EXTRACTED TEXT:
-------------------------

Office Laser Laryngology: A Paradigm Shift

Introduction

Office-based laryngeal procedures are not a novelty. Even in the 19th century, such procedures were performed in the office or outpatient area under local anesthesia. However, improvement in the safety of general anesthesia, the introduction of modern anesthetic equipment and ventilation systems, the use of the microscope, and the development of phonomicrosurgical techniques had shifted the preference of doing these procedures under general anesthesia.

-------------------------

REQUIRED WORK: In the office laser laryngology text, starting at "Office Laser Laryngology: A" and ending at "under general anesthesia.", substitute "systemic anesthesia" for every "general anesthesia" and give that part again.

RECORDED INFORMATION:
-------------------------

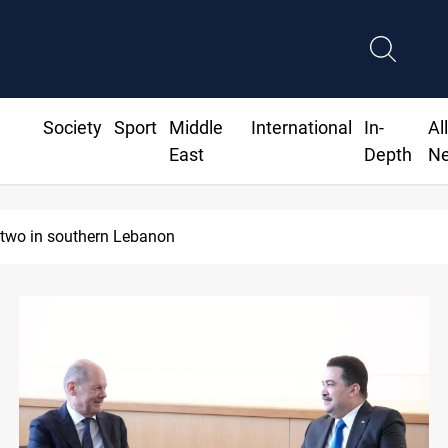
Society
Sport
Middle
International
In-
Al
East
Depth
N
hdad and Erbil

-------------------------

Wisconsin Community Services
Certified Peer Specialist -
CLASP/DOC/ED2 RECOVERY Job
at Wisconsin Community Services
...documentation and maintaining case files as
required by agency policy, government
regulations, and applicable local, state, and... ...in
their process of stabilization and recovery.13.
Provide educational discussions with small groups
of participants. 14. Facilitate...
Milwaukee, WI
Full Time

-------------------------

WORKED SOLUTION:
Office Laser Laryngology: A Paradigm Shift

Introduction

Office-based laryngeal procedures are not a novelty. Even in the 19th century, such procedures were performed in the office or outpatient area under local anesthesia. However, improvement in the safety of systemic anesthesia, the introduction of modern anesthetic equipment and ventilation systems, the use of the microscope, and the development of phonomicrosurgical techniques had shifted the preference of doing these procedures under systemic anesthesia.